National Sciences Foundation

The Cook Lab (University at Buffalo)

The continued introduction of PFASs into the environment and their persistence, including the degradation products formed during advanced chemical treatment has raised public concern. While some technologies have emerged to remove or destroy PFASs, these treatment systems are either energy inefficient or laborious to synthesize/perform, making them impractical for large-scale use. Based on a previous study from Fulong et al. using an iron-based metallacage to remove PFASs, this current work builds upon the removal of PFASs using a zirconium-based metallacage.

Metallacages were chosen due to their self-healing capabilities and lack of permanent covalent bonds. Metal-organic frameworks can lock in impurities or errors when synthesized, but a self-assembling metallacage can be produced by crystallization, where new bonds are not formed, and any errors can be fixed via the self-healing feature. Furthermore, discrete metallacages can have porosity behavior that can be switched on or off, which is useful for reuse of the cage. Zirconium was chosen as a base for the metallacage due to its high porosity among other metallacages. This, combined with studies that show similar zirconium metallacages having high resistance to temperature and pH, leads us to believe that a zirconium-based cage will be a good choice for our goals. Metallacages have been applied to a myriad of projects, such as biomedical uses, catalysts, host-guest chemistry, and small molecule transport. Because of the specialization of these metallacages through the use of different ligands, the versatility of the self-assembling metallacage will be used to optimize removal of PFASs from water samples.

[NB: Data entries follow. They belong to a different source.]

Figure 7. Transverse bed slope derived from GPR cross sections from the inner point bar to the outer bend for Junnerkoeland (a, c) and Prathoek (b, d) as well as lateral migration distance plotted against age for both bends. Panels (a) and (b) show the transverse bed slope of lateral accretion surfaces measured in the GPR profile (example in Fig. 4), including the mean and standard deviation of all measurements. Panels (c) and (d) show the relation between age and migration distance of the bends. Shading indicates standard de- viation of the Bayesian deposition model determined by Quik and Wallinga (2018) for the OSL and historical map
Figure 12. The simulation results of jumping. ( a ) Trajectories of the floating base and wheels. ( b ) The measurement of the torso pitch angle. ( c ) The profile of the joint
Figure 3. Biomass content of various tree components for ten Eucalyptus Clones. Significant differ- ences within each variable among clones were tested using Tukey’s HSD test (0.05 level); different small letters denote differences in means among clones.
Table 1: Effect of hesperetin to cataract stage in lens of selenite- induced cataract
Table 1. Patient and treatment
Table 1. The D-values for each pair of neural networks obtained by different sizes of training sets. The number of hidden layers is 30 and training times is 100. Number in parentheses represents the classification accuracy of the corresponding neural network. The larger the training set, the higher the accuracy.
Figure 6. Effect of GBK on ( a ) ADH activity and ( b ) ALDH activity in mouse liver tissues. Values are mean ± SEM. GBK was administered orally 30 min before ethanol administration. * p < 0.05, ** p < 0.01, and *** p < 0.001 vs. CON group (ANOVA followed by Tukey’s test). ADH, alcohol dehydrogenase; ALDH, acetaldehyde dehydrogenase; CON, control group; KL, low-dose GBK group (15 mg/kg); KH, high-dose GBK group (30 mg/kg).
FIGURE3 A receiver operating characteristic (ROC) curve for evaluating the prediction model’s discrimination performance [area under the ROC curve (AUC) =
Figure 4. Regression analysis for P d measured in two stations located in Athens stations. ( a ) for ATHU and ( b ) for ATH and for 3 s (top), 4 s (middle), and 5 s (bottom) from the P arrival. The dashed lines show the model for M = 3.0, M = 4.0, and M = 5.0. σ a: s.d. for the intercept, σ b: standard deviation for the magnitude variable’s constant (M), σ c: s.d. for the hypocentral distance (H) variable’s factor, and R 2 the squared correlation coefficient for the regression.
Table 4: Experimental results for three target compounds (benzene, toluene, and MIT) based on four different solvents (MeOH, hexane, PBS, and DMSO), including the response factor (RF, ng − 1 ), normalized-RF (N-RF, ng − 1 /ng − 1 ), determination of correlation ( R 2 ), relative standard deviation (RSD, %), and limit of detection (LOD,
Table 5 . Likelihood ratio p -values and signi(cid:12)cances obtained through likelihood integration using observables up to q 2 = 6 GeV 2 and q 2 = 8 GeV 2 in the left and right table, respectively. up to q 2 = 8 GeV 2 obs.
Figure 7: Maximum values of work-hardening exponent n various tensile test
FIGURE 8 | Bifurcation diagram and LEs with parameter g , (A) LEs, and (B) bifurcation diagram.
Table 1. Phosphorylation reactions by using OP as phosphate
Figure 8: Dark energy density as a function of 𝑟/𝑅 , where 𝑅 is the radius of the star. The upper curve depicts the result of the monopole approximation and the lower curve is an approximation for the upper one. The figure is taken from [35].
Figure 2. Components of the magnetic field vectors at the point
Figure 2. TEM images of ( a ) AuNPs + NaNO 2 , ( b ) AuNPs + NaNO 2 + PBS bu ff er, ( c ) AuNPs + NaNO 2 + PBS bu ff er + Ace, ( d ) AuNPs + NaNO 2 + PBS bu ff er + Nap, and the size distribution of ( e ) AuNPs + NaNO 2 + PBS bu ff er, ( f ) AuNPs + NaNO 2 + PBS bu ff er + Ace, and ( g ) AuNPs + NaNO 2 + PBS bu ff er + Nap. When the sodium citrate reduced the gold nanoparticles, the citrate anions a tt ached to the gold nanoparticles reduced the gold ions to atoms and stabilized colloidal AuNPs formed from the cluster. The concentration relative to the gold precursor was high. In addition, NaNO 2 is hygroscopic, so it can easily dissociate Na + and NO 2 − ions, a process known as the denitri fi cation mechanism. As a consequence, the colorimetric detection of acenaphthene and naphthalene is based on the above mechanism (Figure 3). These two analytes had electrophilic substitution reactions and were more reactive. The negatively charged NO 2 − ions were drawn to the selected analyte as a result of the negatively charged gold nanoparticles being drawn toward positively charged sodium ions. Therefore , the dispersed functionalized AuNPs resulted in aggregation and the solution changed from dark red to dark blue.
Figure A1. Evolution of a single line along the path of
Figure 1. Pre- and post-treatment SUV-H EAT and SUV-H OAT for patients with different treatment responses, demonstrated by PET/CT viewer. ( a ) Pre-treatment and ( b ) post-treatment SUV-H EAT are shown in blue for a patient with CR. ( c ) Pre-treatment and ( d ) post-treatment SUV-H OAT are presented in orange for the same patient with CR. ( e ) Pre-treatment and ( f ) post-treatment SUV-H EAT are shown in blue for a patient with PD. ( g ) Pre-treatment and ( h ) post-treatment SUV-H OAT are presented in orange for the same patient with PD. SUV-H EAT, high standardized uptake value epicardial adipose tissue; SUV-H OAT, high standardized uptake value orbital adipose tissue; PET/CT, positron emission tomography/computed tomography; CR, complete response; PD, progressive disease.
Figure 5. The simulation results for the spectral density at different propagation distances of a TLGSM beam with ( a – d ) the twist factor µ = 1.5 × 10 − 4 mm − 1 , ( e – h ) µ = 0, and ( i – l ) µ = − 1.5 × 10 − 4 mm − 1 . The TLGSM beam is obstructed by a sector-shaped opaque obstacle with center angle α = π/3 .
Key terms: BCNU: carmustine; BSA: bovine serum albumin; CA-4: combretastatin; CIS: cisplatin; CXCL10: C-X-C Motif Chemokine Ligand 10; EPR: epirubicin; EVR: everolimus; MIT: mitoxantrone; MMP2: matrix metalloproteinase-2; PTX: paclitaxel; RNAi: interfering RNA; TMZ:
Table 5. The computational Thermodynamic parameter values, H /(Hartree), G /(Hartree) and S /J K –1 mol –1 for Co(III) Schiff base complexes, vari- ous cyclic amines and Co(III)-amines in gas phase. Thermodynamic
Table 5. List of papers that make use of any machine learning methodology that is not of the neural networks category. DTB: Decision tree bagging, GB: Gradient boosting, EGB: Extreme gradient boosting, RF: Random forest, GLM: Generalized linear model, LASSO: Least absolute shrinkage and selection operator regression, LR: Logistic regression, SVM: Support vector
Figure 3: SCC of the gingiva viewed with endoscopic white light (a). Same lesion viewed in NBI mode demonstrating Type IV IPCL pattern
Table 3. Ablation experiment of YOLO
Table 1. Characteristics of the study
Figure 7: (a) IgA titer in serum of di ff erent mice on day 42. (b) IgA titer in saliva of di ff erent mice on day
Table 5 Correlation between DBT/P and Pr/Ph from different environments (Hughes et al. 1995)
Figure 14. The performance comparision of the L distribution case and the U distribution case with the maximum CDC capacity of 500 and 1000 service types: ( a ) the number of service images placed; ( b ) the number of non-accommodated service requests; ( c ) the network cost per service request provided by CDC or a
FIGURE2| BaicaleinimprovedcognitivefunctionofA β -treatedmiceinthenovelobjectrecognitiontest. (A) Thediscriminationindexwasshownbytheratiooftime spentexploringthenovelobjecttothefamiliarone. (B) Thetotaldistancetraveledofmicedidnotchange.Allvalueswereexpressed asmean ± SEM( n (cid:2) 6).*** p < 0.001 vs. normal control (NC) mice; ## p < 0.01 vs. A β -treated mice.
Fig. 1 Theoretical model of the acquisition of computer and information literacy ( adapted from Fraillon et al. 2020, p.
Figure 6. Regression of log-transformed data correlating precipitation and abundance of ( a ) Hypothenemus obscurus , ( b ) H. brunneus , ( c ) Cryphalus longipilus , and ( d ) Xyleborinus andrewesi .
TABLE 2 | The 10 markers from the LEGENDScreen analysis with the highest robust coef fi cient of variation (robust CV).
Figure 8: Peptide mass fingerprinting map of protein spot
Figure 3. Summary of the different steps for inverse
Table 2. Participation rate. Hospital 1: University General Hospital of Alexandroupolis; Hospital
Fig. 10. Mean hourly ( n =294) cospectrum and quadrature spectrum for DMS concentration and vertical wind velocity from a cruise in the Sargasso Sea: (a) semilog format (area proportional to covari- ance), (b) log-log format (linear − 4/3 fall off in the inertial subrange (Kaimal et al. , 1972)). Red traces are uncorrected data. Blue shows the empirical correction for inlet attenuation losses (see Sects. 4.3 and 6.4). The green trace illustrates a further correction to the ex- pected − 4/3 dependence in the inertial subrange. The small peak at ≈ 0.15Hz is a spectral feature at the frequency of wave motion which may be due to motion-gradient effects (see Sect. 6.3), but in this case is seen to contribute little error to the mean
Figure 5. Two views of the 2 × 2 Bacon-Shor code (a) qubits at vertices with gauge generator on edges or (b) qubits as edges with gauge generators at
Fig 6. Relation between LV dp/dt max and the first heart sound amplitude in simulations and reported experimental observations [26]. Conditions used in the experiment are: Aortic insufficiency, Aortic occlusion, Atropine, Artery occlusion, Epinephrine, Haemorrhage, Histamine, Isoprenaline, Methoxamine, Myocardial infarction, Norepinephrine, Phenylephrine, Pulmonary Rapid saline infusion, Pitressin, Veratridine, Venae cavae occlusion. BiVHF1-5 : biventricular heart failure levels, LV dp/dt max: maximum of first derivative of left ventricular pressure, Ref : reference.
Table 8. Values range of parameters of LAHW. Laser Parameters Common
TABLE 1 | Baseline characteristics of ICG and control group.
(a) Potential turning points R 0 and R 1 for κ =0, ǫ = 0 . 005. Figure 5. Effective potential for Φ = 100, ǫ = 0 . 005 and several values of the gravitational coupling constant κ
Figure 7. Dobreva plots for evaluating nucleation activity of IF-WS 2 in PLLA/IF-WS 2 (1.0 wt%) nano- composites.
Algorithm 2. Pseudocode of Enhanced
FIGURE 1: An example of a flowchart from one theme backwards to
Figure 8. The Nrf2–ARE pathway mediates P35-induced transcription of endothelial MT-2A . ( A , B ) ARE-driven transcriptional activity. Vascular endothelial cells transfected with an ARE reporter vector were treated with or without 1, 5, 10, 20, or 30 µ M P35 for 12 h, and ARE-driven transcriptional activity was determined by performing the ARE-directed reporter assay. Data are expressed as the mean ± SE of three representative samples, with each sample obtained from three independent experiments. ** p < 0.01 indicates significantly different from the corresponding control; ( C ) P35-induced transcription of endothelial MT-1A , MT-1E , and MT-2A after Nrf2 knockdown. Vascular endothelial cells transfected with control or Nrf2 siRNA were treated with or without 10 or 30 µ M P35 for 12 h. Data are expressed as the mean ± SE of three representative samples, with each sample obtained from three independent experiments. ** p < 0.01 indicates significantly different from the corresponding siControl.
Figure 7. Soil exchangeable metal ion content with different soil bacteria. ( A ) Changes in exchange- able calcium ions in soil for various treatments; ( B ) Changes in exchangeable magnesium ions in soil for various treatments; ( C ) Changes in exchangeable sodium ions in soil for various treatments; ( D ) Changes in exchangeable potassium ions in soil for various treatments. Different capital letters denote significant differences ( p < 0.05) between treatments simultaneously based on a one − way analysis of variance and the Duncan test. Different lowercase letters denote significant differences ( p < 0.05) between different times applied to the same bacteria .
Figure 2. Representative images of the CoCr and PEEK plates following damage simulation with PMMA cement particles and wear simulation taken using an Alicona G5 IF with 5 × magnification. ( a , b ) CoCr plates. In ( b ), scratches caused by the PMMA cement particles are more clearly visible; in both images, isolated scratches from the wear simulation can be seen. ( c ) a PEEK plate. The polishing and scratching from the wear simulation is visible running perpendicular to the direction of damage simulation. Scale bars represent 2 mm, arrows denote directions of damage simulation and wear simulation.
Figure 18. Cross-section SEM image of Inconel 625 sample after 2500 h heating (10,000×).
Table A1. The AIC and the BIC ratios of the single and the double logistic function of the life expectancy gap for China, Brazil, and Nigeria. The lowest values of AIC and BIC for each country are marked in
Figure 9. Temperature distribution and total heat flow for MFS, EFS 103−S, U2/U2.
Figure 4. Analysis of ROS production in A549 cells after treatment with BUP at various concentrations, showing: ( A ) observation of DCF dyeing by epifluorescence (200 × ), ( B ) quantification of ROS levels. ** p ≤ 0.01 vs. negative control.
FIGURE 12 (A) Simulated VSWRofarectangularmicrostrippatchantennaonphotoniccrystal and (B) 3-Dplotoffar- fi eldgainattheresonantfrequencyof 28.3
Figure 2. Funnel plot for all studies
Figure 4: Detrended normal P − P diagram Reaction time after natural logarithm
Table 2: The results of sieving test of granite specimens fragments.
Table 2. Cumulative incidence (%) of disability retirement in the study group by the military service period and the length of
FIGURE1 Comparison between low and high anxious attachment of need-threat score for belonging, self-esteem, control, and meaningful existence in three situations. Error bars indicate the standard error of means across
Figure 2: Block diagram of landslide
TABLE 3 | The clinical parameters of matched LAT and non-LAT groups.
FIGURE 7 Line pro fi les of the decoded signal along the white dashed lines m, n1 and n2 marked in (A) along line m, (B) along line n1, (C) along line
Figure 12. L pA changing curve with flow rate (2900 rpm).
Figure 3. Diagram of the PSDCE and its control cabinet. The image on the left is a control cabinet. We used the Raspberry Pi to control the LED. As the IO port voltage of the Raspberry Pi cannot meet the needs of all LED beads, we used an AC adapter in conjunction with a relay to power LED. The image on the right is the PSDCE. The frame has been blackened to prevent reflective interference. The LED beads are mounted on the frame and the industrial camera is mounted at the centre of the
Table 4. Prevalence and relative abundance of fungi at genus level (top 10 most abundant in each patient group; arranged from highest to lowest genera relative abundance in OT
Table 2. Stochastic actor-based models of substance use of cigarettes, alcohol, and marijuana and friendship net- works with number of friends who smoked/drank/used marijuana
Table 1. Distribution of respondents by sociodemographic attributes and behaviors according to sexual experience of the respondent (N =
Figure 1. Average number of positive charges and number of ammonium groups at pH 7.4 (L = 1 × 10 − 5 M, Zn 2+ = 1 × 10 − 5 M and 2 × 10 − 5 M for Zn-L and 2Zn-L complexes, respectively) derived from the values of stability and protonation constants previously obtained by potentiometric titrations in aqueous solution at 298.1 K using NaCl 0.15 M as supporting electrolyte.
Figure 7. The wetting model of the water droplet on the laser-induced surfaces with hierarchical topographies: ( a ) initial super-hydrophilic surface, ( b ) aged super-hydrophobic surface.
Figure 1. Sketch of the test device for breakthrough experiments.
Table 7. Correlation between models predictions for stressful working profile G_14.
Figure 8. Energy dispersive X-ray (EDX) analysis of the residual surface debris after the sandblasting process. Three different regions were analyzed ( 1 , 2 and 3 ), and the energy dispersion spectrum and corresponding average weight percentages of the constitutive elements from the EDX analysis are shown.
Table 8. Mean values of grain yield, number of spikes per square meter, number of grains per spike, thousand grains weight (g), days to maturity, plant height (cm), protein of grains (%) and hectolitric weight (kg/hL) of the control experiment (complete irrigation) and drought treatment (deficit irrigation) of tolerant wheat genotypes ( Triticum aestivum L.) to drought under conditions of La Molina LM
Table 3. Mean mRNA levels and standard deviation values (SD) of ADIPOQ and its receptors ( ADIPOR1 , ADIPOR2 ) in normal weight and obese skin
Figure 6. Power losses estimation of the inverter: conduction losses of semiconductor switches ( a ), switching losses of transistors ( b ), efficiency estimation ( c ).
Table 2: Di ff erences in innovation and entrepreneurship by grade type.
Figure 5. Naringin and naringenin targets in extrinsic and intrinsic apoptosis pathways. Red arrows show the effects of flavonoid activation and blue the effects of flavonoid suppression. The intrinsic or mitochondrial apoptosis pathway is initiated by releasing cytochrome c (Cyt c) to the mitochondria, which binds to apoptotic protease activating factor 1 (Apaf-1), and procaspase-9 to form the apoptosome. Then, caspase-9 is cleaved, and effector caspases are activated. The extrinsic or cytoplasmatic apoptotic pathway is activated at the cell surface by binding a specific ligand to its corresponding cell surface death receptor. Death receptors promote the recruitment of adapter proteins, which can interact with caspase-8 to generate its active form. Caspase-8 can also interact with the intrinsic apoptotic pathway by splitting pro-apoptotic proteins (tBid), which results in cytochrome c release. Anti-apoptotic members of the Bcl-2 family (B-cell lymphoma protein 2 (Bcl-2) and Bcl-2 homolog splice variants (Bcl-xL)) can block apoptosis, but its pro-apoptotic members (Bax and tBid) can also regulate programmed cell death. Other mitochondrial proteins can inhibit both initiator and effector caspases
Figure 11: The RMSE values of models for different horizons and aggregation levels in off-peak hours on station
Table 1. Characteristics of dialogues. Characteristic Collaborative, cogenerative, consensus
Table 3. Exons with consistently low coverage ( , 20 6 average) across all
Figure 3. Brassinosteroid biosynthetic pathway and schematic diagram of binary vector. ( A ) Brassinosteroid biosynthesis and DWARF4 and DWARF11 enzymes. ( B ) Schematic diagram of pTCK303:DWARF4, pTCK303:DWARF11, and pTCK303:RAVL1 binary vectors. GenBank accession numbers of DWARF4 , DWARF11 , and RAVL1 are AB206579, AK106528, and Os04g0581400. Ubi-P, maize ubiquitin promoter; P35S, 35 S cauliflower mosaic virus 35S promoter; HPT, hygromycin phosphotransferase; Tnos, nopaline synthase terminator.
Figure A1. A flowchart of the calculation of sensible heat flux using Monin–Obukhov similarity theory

The self-assembly method involves mixing in building blocks that are designed to align into specific, discrete structures. Because the building blocks are made to lead into a specific design, the resulting complexes are relatively pure and very stable. Hence, a simplified synthesis with fewer steps, which fits the needs of a PFAS-removal method on an industry (such as wastewater treatment) or environmental remediation level may be possible to achieve. The goal of this project is to investigate several preparations of self-assembled metallacages that can be used to capture multiple classes of PFASs with fast kinetics and high capacity, using multiple ligands.

Overall objectives:

1. Synthesis of a metallacage to achieve quick removal of PFAs in water samples

2. Diffusion and binding kinetics experiments to determine rates of binding and method of capture for the metallacage

Recent Related Publications:

1. Fulong, C., Guardian, M. G., Aga, D. S., Cook, T. (2020). A Self-Assembled Iron(II) Metallacage as a Trap for Per- and Polyfluoroalkyl Substances in Water. Inorganic Chemistry. 59.